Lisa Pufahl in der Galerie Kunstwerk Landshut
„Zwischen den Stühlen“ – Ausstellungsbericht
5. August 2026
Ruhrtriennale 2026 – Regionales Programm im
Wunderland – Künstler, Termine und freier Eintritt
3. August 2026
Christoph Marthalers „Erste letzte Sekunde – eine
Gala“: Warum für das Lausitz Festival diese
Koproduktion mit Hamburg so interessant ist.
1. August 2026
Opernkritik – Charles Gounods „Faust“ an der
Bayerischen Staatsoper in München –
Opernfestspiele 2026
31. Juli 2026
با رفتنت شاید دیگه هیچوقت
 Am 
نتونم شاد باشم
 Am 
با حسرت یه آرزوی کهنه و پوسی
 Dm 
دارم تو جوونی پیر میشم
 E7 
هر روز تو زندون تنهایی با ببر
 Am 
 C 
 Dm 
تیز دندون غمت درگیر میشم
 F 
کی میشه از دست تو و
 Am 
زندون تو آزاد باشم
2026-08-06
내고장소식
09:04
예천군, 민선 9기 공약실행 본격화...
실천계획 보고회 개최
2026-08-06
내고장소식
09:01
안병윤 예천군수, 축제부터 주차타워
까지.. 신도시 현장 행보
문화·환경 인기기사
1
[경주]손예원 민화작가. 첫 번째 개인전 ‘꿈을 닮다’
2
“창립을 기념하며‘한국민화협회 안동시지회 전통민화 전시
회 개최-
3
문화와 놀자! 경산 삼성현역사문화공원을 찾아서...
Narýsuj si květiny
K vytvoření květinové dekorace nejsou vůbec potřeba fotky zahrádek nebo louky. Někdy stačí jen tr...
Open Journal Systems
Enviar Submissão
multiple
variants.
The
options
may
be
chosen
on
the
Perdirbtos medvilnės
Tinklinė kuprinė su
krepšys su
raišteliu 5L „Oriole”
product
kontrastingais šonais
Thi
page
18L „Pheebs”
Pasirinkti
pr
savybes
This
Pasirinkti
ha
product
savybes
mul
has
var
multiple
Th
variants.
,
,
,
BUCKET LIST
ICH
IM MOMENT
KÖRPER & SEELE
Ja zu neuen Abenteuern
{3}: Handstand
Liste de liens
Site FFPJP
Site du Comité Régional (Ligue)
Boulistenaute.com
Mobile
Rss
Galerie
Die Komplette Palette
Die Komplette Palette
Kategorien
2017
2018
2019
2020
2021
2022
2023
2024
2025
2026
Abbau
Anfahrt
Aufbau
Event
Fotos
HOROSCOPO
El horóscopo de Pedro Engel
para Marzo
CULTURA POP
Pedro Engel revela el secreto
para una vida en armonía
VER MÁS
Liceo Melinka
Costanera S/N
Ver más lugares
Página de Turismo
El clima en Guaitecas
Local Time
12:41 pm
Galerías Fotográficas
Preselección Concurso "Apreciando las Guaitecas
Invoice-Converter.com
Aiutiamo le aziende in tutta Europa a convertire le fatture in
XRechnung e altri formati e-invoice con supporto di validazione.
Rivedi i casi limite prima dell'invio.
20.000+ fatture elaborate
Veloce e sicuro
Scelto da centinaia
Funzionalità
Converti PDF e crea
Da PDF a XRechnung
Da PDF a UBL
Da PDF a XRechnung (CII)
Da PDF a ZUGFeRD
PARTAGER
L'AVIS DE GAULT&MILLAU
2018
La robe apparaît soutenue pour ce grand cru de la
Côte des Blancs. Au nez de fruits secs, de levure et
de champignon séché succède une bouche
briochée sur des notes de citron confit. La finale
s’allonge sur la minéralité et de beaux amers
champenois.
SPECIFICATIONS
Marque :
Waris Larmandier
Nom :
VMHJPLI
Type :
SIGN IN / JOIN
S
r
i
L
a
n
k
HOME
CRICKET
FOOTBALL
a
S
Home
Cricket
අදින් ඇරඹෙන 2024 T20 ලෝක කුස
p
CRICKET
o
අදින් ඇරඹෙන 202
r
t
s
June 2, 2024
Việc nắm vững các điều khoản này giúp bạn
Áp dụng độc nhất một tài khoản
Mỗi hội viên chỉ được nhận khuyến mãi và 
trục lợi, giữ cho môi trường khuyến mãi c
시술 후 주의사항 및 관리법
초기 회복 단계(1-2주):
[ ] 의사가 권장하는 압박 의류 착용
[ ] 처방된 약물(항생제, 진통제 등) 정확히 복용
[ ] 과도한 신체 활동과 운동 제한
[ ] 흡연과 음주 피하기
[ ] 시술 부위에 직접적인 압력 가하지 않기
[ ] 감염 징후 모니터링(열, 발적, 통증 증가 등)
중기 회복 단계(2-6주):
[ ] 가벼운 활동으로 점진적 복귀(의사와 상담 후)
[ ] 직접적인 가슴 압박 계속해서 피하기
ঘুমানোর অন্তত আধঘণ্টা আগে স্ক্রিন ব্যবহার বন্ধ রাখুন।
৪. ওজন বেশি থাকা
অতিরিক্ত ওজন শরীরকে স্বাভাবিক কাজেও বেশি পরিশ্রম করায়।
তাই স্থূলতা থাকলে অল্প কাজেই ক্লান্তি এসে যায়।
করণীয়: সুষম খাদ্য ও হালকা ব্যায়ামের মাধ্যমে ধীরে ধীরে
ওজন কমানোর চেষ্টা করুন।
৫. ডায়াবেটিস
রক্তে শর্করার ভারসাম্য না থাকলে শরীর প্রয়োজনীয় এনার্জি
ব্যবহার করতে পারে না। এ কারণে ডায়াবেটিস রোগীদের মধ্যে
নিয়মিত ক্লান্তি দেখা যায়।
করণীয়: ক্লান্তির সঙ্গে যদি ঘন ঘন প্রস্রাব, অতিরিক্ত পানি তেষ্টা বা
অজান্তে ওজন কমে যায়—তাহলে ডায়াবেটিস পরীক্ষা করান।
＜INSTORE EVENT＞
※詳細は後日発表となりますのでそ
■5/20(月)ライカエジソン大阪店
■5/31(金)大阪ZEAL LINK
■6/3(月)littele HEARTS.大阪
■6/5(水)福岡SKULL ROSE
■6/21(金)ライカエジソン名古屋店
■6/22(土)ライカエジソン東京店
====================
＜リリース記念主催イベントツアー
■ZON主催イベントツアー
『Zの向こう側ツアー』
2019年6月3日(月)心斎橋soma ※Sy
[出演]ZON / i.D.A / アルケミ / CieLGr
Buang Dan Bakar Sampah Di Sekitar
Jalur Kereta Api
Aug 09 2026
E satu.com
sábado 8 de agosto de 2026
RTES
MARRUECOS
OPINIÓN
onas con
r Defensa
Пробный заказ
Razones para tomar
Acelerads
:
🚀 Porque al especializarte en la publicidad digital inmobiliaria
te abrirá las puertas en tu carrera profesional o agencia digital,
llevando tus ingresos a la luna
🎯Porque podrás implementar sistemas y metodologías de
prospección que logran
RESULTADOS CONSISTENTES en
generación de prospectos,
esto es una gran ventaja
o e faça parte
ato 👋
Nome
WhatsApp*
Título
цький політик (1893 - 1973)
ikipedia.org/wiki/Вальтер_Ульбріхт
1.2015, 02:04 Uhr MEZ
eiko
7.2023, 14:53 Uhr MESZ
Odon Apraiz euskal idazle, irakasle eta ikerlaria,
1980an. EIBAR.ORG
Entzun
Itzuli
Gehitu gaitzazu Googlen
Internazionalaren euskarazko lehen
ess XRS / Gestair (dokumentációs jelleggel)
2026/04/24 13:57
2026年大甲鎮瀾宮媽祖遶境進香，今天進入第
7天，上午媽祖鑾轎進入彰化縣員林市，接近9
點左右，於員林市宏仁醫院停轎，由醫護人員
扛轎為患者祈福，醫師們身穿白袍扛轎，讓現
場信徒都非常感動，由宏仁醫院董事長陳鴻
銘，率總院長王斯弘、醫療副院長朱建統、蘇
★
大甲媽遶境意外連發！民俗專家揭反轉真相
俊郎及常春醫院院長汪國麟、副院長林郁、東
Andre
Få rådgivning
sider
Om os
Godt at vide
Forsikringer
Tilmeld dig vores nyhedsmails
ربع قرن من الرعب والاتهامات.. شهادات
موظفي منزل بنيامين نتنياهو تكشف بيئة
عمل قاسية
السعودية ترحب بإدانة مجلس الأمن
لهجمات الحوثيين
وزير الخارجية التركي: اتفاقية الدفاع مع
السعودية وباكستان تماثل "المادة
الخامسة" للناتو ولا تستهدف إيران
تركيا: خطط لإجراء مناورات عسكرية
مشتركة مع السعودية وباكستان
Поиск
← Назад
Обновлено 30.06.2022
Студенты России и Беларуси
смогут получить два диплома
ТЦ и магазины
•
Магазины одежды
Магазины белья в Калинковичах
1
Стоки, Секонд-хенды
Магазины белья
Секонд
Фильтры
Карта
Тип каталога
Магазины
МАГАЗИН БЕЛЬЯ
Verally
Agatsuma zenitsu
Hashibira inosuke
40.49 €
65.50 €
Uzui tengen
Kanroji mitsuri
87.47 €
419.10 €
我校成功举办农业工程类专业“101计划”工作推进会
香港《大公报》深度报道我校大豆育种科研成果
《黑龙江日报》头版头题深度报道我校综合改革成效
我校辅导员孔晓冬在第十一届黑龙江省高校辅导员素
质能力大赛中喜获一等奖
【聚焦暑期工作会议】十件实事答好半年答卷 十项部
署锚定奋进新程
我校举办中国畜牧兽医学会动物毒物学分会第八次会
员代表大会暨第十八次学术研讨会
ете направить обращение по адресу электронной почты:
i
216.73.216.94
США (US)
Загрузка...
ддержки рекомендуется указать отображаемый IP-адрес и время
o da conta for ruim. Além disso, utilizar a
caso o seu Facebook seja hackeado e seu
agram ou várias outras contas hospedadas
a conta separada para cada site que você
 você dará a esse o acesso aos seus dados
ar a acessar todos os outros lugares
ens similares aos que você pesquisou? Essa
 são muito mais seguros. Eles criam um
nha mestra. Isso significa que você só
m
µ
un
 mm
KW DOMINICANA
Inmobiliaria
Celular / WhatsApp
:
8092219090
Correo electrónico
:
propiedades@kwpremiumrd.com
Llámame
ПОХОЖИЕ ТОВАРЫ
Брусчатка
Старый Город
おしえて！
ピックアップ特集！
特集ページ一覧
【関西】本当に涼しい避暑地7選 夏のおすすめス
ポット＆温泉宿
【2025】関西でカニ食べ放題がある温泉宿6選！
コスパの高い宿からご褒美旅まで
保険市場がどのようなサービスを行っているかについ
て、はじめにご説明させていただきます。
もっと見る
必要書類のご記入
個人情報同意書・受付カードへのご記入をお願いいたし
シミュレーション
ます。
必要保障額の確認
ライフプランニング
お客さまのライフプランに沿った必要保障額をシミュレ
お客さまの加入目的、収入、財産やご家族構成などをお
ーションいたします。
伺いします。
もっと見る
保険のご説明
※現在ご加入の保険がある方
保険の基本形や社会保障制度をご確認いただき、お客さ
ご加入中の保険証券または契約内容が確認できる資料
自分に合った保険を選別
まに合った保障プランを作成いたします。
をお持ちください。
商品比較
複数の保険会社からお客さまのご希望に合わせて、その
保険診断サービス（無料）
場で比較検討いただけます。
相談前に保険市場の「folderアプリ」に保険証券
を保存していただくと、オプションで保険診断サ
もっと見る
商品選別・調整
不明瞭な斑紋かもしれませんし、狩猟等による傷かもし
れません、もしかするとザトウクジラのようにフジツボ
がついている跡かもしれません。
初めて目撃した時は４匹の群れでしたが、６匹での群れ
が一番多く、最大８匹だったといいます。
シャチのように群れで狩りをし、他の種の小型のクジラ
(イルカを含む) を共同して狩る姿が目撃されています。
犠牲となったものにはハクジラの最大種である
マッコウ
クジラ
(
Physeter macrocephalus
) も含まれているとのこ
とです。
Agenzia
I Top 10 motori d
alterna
---
◆ **ACTIVITY**:
If a line in the entries above contains "직접적인", report it.

◆ **ANSWER BOX**:
[ ] 시술 부위에 직접적인 압력 가하지 않기
[ ] 직접적인 가슴 압박 계속해서 피하기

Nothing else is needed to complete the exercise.